» Stored data:

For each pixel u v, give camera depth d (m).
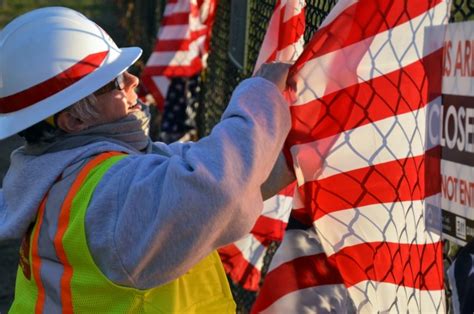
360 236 4.34
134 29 25.44
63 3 38.78
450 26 3.75
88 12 36.47
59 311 4.34
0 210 4.70
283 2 4.94
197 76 11.59
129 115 4.52
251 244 6.64
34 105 4.39
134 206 3.99
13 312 4.65
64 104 4.33
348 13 4.18
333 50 4.23
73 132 4.43
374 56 4.23
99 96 4.43
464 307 3.67
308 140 4.34
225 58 10.41
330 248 4.39
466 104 3.64
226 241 4.02
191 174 3.85
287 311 4.54
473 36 3.56
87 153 4.29
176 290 4.31
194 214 3.86
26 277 4.55
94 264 4.13
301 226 4.56
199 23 10.93
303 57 4.23
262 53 5.20
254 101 4.07
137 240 3.98
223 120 4.07
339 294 4.50
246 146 3.93
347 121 4.29
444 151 3.84
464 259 3.69
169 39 10.82
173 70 10.88
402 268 4.28
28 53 4.41
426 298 4.25
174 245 3.95
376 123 4.26
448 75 3.78
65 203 4.20
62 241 4.17
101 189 4.11
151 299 4.23
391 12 4.16
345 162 4.32
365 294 4.36
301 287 4.54
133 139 4.52
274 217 5.90
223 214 3.87
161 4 17.11
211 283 4.50
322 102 4.30
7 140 20.48
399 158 4.25
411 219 4.25
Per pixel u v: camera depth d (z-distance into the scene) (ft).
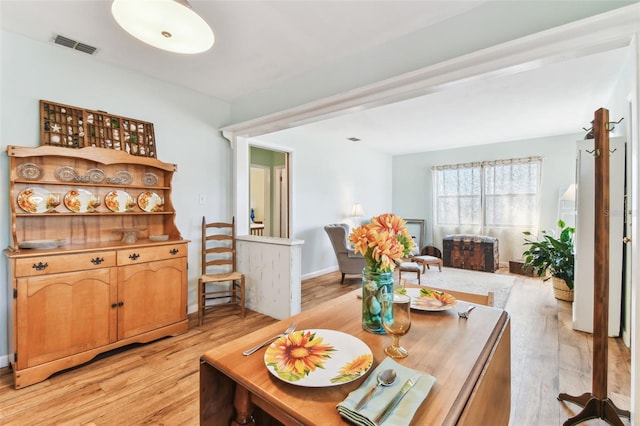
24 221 7.46
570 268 12.19
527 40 5.41
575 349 8.25
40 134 7.70
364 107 8.36
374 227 3.74
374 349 3.20
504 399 3.86
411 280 15.80
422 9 6.27
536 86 10.54
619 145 8.76
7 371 6.99
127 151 9.14
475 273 17.51
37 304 6.58
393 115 13.78
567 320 10.34
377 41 7.52
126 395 6.18
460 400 2.40
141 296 8.25
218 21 6.74
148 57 8.45
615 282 8.97
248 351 3.15
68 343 6.97
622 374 7.08
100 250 7.47
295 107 9.31
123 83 9.16
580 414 5.39
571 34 5.08
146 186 9.27
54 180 7.80
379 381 2.51
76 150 7.70
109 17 6.71
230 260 11.50
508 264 18.98
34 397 6.09
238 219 11.81
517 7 5.68
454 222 21.22
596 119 5.45
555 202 17.66
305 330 3.57
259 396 2.52
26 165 7.39
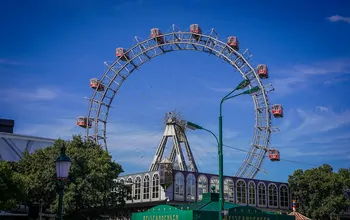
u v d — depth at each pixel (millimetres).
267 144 98750
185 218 32062
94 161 73812
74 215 75125
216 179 84062
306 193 88500
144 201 81625
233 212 34219
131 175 86312
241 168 99312
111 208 80375
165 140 99250
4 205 57625
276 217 37281
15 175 60125
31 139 103750
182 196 78312
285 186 92375
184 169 95500
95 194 69500
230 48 104562
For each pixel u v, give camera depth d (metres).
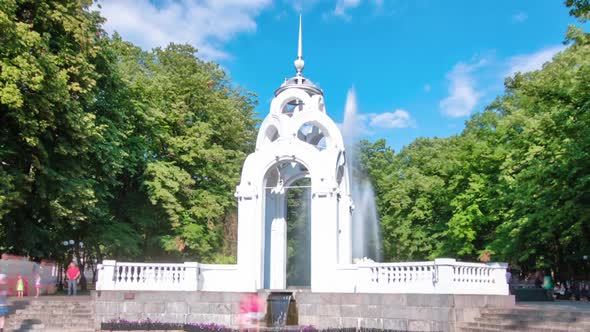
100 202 28.62
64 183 23.44
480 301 16.11
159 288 18.50
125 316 17.78
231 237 34.34
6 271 23.09
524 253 30.47
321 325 16.80
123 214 32.62
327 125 20.95
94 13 27.28
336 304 16.80
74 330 16.73
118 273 18.53
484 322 15.13
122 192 32.69
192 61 37.12
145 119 30.98
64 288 35.72
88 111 27.86
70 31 23.30
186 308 17.61
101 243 30.34
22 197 22.12
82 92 23.45
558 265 32.09
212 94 36.47
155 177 30.61
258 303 17.14
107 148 26.55
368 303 16.41
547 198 21.50
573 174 19.83
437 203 38.16
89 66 24.16
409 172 41.03
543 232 27.70
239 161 35.94
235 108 39.69
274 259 22.41
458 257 35.44
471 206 32.62
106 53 27.98
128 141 30.67
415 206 38.66
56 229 27.11
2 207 20.48
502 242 29.56
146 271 18.62
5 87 18.81
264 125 21.77
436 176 38.81
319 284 18.78
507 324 14.57
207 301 17.55
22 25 19.84
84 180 24.48
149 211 32.47
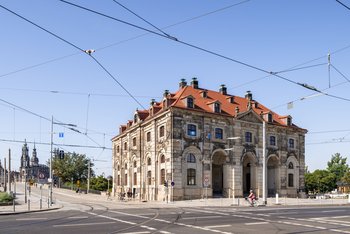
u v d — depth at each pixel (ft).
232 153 196.85
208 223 75.56
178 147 179.42
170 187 175.94
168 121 181.88
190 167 182.91
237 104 217.97
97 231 61.57
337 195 268.21
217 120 194.29
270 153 213.46
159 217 88.94
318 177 360.69
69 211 111.34
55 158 382.63
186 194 179.52
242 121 202.90
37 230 63.00
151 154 197.57
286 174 220.23
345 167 396.37
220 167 209.97
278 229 66.39
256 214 99.76
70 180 388.57
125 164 238.27
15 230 63.00
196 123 187.11
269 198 198.70
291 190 221.46
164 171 184.14
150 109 204.85
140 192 205.57
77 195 259.39
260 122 210.59
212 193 189.37
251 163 207.92
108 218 85.92
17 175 570.05
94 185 352.28
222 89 225.97
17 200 179.52
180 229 65.10
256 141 207.72
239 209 121.90
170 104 190.19
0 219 84.58
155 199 189.26
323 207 136.05
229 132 197.77
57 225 70.79
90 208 125.18
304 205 150.41
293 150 226.99
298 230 65.05
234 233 60.75
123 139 244.22
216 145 192.03
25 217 89.76
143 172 206.49
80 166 388.16
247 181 219.00
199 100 200.95
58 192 291.17
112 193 257.55
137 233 59.41
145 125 208.13
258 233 60.85
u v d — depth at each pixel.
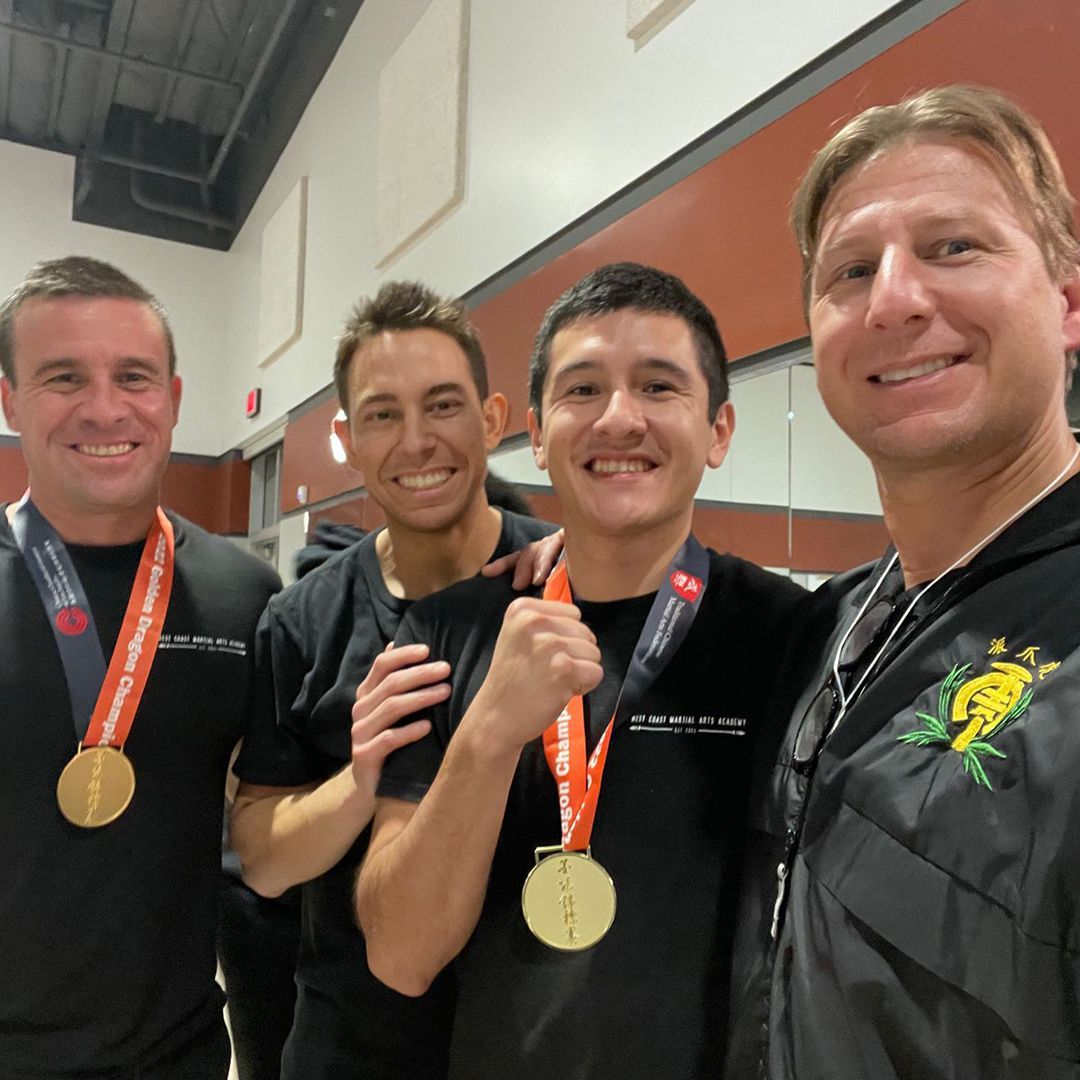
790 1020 0.70
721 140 2.22
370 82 5.11
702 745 0.98
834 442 1.90
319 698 1.38
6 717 1.31
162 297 7.87
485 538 1.58
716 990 0.88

» Goal of the exercise: Now reproduce all of the entries precisely, with no pictures in the copy.

» Answer for this exercise:
For each pixel u v, give camera depth d (m).
360 236 4.34
134 29 25.44
63 3 38.78
450 26 3.75
88 12 36.47
59 311 4.34
0 210 4.70
283 2 4.94
197 76 11.59
129 115 4.52
251 244 6.64
34 105 4.39
134 206 3.99
13 312 4.65
64 104 4.33
348 13 4.18
333 50 4.23
73 132 4.43
374 56 4.23
99 96 4.43
464 307 3.67
308 140 4.34
225 58 10.41
330 248 4.39
466 104 3.64
226 241 4.02
191 174 3.85
287 311 4.54
473 36 3.56
87 153 4.29
176 290 4.31
194 214 3.86
26 277 4.55
94 264 4.13
301 226 4.56
199 23 10.93
303 57 4.23
262 53 5.20
254 101 4.07
137 240 3.98
223 120 4.07
339 294 4.50
246 146 3.93
347 121 4.29
444 151 3.84
464 259 3.69
169 39 10.82
173 70 10.88
402 268 4.28
28 53 4.41
426 298 4.25
174 245 3.95
376 123 4.26
448 75 3.78
65 203 4.20
62 241 4.17
101 189 4.11
151 299 4.23
391 12 4.16
345 162 4.32
365 294 4.36
301 287 4.54
133 139 4.52
274 217 5.90
223 214 3.87
161 4 17.11
211 283 4.50
322 102 4.30
7 140 20.48
399 158 4.25
411 219 4.25
Per pixel u v: camera depth d (z-distance into the scene) (ft).
24 221 7.46
570 268 12.19
527 40 5.41
575 349 8.25
40 134 7.70
364 107 8.36
374 227 3.74
374 349 3.20
504 399 3.86
411 280 15.80
422 9 6.27
536 86 10.54
619 145 8.76
7 371 6.99
127 151 9.14
475 273 17.51
37 304 6.58
393 115 13.78
567 320 10.34
377 41 7.52
126 395 6.18
460 400 2.40
141 296 8.25
218 21 6.74
148 57 8.45
615 282 8.97
248 351 3.15
68 343 6.97
622 374 7.08
100 250 7.47
295 107 9.31
123 83 9.16
580 414 5.39
571 34 5.08
146 186 9.27
54 180 7.80
379 381 2.51
76 150 7.70
109 17 6.71
230 260 11.50
508 264 18.98
34 397 6.09
238 219 11.81
517 7 5.68
454 222 21.22
596 119 5.45
555 202 17.66
305 330 3.57
259 396 2.52
26 165 7.39
u v d — depth at each pixel (millimetres).
267 144 98750
185 218 32062
94 161 73812
74 215 75125
216 179 84062
306 193 88500
144 201 81625
233 212 34219
131 175 86312
241 168 99312
111 208 80375
165 140 99250
4 205 57625
276 217 37281
15 175 60125
31 139 103750
182 196 78312
285 186 92375
184 169 95500
95 194 69500
230 48 104562
For each pixel u v, give camera depth d (metres).
100 202 28.62
64 183 23.44
480 301 16.11
159 288 18.50
125 316 17.78
231 237 34.34
6 271 23.09
524 253 30.47
321 325 16.80
123 214 32.62
327 125 20.95
94 13 27.28
336 304 16.80
74 330 16.73
118 273 18.53
484 322 15.13
122 192 32.69
192 61 37.12
145 119 30.98
64 288 35.72
88 111 27.86
70 31 23.30
186 308 17.61
101 243 30.34
22 197 22.12
82 92 23.45
558 265 32.09
212 94 36.47
155 177 30.61
258 303 17.14
107 148 26.55
368 303 16.41
547 198 21.50
573 174 19.83
437 203 38.16
89 66 24.16
409 172 41.03
543 232 27.70
239 161 35.94
235 108 39.69
274 259 22.41
458 257 35.44
471 206 32.62
106 53 27.98
128 141 30.67
415 206 38.66
56 229 27.11
2 207 20.48
502 242 29.56
146 271 18.62
5 87 18.81
264 125 21.77
436 176 38.81
319 284 18.78
507 324 14.57
207 301 17.55
22 25 19.84
84 180 24.48
149 211 32.47
u v d — depth at each pixel (ft).
232 153 196.85
208 223 75.56
178 147 179.42
170 187 175.94
168 121 181.88
190 167 182.91
237 104 217.97
97 231 61.57
337 195 268.21
217 120 194.29
270 153 213.46
159 217 88.94
318 177 360.69
69 211 111.34
55 158 382.63
186 194 179.52
242 121 202.90
37 230 63.00
151 154 197.57
286 174 220.23
345 167 396.37
220 167 209.97
278 229 66.39
256 214 99.76
70 180 388.57
125 164 238.27
15 230 63.00
196 123 187.11
269 198 198.70
291 190 221.46
164 171 184.14
150 109 204.85
140 192 205.57
77 195 259.39
260 122 210.59
212 193 189.37
251 163 207.92
108 218 85.92
17 175 570.05
94 185 352.28
222 89 225.97
17 200 179.52
180 229 65.10
256 141 207.72
239 209 121.90
170 104 190.19
0 219 84.58
155 199 189.26
323 207 136.05
229 132 197.77
57 225 70.79
90 208 125.18
304 205 150.41
293 150 226.99
298 230 65.05
234 233 60.75
123 139 244.22
216 145 192.03
25 217 89.76
143 172 206.49
80 166 388.16
247 181 219.00
199 100 200.95
58 192 291.17
112 193 257.55
137 233 59.41
145 125 208.13
258 233 60.85
u v d — depth at each pixel.
790 1020 0.70
721 140 2.22
370 82 5.11
702 745 0.98
834 442 1.90
319 698 1.38
6 717 1.31
162 297 7.87
485 538 1.58
716 990 0.88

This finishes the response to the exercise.